I think that our fascination with animals, wild and tame, is a hint of the desire for reconciliation with created reality. The wildness of nature can signify our own self-destructive tendencies. We know that our own union with God is incomplete and that we each have a journey of conversion to undertake. A show like Tiger King can elicit disgust and repulsion towards Joe Exotic. Yet, could it also be that we fear what is inside of ourselves? Desert father and spiritual writer, Pseudo-Macarius of Egypt, suggests that the greatest ferocity is not external, but internal:
“The heart itself is but a small vessel, yet there also are dragons and there are lions; there are poisonous beasts and all the treasures of evil. And there are rough and uneven roads; there are precipices. But there is also God, the angels, the life and the kingdom…the treasures of grace—there are all things.”

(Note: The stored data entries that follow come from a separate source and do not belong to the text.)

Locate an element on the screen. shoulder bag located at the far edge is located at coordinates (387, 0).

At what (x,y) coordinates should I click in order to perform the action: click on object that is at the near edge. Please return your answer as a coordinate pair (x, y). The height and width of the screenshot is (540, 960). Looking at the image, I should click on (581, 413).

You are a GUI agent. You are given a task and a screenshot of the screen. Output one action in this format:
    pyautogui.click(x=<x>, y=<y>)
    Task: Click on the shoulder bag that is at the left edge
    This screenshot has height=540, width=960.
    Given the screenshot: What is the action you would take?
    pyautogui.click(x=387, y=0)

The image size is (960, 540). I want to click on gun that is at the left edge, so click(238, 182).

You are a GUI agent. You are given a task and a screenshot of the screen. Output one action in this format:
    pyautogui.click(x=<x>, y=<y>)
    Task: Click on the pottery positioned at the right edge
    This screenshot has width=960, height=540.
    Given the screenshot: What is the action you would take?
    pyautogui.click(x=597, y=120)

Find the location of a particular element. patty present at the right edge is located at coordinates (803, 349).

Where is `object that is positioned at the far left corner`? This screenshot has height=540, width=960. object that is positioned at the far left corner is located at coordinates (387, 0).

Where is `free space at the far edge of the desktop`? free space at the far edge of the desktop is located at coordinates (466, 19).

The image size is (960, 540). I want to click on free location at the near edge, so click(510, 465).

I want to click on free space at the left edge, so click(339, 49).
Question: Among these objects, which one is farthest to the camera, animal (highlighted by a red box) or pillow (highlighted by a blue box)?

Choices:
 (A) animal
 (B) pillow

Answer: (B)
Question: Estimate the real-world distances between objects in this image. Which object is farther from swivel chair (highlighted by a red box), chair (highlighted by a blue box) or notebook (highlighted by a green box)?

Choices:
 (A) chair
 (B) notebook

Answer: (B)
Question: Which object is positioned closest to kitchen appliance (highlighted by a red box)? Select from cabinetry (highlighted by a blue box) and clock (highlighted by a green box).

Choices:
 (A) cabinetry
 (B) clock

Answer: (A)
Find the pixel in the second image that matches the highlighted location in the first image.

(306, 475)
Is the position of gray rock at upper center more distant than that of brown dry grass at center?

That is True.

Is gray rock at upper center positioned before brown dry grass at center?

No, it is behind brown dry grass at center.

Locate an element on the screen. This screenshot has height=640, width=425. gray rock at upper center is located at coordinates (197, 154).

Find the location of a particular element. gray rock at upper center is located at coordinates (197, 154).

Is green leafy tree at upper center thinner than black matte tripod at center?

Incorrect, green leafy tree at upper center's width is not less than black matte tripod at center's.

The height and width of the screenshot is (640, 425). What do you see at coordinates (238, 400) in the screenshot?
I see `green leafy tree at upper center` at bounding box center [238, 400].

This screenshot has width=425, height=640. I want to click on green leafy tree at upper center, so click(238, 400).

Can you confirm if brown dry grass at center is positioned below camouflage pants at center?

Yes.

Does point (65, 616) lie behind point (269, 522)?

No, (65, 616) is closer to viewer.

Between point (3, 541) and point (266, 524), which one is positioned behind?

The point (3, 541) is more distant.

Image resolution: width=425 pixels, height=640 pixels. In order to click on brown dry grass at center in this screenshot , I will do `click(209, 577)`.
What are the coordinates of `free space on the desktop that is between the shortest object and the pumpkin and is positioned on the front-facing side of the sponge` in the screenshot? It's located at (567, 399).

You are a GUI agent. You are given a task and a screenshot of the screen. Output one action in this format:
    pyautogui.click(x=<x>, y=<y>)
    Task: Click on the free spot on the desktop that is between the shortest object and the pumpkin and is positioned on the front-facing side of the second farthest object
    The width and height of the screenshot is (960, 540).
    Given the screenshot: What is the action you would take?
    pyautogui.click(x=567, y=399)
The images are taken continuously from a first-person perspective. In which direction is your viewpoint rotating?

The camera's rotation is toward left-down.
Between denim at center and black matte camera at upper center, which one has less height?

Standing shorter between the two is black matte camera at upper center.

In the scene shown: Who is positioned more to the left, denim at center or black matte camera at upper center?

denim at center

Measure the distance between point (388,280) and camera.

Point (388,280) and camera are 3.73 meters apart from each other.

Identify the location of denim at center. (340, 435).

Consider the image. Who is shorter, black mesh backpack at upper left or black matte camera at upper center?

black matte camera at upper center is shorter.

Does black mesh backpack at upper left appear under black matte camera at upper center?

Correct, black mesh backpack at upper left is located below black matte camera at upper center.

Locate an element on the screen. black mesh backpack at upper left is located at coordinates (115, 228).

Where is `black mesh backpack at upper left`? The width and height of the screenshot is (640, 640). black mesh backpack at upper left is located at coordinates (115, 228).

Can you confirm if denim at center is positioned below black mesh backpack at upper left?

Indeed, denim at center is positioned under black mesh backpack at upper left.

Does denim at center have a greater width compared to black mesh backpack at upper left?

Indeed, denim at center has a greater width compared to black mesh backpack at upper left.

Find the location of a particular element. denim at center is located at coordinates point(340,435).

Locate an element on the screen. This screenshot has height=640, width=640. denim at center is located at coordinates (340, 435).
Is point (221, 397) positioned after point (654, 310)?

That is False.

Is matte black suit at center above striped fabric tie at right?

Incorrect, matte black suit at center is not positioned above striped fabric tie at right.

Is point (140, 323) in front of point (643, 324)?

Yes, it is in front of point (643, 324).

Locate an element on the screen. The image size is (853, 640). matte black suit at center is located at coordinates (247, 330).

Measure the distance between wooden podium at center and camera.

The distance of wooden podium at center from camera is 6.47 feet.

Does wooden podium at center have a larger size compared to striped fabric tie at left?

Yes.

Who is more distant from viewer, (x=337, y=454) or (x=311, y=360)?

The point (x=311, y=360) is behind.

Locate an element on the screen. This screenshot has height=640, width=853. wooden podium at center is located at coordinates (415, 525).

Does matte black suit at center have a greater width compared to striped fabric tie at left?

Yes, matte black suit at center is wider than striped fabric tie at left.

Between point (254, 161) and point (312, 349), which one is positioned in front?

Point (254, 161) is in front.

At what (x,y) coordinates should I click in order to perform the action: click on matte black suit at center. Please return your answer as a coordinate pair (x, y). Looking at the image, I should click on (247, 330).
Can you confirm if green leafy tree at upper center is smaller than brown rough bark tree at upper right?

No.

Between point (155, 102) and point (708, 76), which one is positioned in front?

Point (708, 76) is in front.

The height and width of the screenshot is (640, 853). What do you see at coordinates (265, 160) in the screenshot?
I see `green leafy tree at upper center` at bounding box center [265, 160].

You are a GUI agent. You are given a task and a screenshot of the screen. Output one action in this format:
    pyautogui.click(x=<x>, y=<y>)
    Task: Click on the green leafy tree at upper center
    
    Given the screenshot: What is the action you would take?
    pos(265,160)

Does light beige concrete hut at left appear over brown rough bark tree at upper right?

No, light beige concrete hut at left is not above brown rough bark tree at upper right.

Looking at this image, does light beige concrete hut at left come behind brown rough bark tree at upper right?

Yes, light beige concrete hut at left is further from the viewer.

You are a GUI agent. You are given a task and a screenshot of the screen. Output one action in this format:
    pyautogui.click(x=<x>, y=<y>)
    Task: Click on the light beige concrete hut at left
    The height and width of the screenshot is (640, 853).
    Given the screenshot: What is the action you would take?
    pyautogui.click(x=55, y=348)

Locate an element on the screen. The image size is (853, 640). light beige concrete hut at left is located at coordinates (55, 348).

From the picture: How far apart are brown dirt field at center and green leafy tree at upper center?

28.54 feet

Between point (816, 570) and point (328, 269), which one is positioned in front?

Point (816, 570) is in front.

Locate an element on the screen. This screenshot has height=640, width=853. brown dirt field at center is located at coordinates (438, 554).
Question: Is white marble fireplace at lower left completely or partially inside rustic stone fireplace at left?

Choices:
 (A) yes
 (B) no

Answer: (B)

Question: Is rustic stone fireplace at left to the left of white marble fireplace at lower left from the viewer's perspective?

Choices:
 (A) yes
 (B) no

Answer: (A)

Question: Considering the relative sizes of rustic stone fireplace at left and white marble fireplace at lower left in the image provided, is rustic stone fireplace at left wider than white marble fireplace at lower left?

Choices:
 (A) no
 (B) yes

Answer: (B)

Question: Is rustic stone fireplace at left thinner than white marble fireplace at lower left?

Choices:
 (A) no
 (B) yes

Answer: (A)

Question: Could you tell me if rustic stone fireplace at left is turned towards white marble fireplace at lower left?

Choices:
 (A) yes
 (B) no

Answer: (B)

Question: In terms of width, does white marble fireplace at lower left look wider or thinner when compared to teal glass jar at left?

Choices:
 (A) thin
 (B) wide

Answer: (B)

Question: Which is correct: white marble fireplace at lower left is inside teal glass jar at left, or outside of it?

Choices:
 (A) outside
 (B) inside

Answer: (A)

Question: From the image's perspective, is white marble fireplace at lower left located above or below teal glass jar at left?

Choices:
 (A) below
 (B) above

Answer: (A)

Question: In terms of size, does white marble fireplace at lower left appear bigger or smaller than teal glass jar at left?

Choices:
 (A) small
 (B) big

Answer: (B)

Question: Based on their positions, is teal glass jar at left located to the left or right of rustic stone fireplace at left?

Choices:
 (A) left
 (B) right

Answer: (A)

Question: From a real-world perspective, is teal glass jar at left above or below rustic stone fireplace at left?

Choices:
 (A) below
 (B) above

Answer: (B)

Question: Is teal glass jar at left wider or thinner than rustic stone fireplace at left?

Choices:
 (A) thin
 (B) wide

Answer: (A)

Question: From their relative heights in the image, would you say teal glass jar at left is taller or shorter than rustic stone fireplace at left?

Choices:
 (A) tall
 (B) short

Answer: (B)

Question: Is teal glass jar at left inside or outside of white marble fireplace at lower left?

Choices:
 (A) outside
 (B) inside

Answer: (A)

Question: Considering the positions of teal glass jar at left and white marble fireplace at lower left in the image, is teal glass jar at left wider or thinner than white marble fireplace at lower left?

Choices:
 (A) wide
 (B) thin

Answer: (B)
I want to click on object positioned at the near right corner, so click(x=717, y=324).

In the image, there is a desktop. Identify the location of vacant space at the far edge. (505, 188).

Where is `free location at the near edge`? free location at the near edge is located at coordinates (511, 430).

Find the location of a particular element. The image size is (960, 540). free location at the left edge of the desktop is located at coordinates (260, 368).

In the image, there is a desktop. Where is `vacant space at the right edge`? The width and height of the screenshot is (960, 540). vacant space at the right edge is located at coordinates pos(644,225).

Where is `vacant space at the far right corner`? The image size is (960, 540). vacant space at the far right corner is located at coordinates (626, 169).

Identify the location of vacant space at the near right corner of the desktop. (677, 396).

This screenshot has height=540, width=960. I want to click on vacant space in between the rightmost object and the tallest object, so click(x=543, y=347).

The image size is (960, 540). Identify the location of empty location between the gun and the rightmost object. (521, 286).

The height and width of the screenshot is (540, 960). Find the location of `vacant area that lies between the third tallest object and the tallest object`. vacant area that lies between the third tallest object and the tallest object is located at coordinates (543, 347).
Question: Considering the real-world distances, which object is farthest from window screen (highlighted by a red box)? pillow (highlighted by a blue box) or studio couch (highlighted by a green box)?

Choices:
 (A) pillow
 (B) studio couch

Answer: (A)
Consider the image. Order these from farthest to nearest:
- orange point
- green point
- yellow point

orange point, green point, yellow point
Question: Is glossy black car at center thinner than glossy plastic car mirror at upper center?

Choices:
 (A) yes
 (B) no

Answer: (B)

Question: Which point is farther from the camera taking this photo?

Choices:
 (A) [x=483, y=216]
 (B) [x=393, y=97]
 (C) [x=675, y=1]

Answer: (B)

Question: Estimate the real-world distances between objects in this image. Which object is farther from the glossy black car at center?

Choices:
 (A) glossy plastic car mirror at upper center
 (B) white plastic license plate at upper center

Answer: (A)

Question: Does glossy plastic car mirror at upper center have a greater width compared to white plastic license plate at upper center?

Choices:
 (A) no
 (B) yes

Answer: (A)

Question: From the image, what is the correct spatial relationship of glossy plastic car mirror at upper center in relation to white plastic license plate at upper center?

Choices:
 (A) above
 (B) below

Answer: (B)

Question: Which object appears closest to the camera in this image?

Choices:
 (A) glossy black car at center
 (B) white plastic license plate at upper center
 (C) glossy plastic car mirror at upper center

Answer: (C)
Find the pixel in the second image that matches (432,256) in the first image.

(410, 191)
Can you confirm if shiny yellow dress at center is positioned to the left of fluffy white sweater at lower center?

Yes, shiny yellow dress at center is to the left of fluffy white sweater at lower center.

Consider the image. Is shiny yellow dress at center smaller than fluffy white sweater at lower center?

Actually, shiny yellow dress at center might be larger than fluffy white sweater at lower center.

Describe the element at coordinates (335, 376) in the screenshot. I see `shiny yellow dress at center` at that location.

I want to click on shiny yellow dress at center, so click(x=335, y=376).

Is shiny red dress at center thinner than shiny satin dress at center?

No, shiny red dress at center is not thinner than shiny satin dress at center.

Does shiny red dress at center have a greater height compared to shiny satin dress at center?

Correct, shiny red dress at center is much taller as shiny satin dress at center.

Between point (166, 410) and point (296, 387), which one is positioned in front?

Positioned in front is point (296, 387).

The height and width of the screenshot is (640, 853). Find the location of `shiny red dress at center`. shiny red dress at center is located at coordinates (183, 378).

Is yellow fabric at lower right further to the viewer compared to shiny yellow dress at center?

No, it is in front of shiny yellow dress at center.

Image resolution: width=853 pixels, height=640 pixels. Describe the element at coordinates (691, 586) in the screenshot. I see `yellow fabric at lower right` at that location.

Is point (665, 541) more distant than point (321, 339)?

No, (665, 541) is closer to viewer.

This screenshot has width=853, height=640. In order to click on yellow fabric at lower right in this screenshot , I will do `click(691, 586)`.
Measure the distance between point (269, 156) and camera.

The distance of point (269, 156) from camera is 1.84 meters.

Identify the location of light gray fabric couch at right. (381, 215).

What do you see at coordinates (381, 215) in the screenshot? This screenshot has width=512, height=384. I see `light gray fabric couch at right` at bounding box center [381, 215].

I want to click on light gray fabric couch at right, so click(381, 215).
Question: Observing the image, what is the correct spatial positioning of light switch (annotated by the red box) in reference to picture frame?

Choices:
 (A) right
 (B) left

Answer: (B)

All things are indeed in our hearts. We’re all somewhere between Adam in the pits and the risen Jesus. We know the dragons of violence and selfishness and the gentle doves of generosity and service. Sometimes villains, sometimes heroes. Are we forever stuck in this ambiguity? No, the good news of Easter, the gospel of the risen Christ is that he reaches towards us in our condition. He enters into our hells and offers us his hand. St. Ignatius asks us to pray to come to a deeper understanding of this joy and to see everything in our lives, the lights and the shadows, as moving us towards God.
As we interiorize this proposal, we cannot help but realize that we are drawn into an ever-deepening communion with the rest of the created reality. We embrace all as our Saviour embraces us. We may not tame tigers, but we ask to be in right relationship with all things. We can realize that we are all here together and must be saved together.
St. Silouan the Athonite captures this notion best in his simple but challenging reminder, “my brother is my life.” While I’m not sure of the shape and hue of Joe Exotic’s redemption, I know that I am called to pray for him. I can learn greater respect for creation and humbly admit that I am just as easily tempted to let myself be deluded by egoistic fantasies.
In this Easter season, what good do you see in the light of the risen Christ? Where is His spirit of reconciliation at work?